It is possible to overload the Aggregate operator with too many tuples-per-second (tps) based on how much work has to be done in the Aggregate operator thread. In order to handle a higher tps rate the work needs to be split across multiple Aggregate operators each in their own threads.
Splitting the data into the Aggregate operator is only available when using
Group Options because each individual group can be processed in a separate operator instance. If there is only one windowed group, then all input must be processed by the same Aggregate operator instance for the calculation result to be valid. In the case shown here, the field "n1" is being used to group and has 20 or more unique values by which to distinguish each group by the hash result, resulting in each tuple of a group being directed to the same Aggregate instance and all Aggregate instances being nearly uniformly used. This is the ideal use-case.
The key parts of this configuration are: 1. The Aggregate is using
Group Options to split windows by a data value.
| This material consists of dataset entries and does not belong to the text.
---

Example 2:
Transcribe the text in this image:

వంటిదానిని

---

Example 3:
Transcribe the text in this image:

2. The Aggregate is set to
many instances, but less than or equal to the number of unique hashes produced by the 'hash(string-field)' function.
3. The Aggregate is made
Concurrent by enabling "Run each instance of this component in a parallel region".
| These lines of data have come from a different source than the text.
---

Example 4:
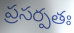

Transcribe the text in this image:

ప్రసర్పతః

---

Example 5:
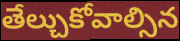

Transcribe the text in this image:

తేల్చుకోవాల్సిన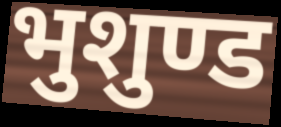
भुशुण्डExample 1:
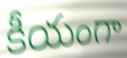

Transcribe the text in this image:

కీయంగా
If the grouping field is a number, then the field value can be used directly without using the 'hash()' function.
StreamBase 7.x: To determine the number of Aggregate operators needed, drive data in at various rates and monitor the application with
Studio SB Manager,
sbmonitor, or
sbprofile to identify at what rate persistent queuing begins. Note that brief queuing for several seconds may occur with tps rates greater than 10,000 tps, but with enough instances any queuing is also frequently drawn back down to single digits queued.
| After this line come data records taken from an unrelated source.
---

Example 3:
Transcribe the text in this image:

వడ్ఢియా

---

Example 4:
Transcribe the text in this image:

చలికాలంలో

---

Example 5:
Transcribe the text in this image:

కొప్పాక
TIBCO Streaming 10.x: To determine the number of Aggregate operators needed, drive data in at various rates and monitor the application with
Studio SB Manager,
SB Cluster Monitor, or
sbprofile to identify at what rate persistent queuing begins. Note that brief queuing for several seconds may occur with tps rates greater than 10,000 tps, but with enough instances any queuing is also frequently drawn back down to single digits queued.
Will I need as many individual CPU units available as Aggregate operator instances? No. In practice when an Aggregate operator instance is fully utilized (moving tuples as fast as possible), it does not use the entire CPU time-slice due to internal blocking on shared resources. This allows another thread into the core to do its work. You will need fewer individual physical CPUs than concurrent Aggregate operator instances and still see improved throughput.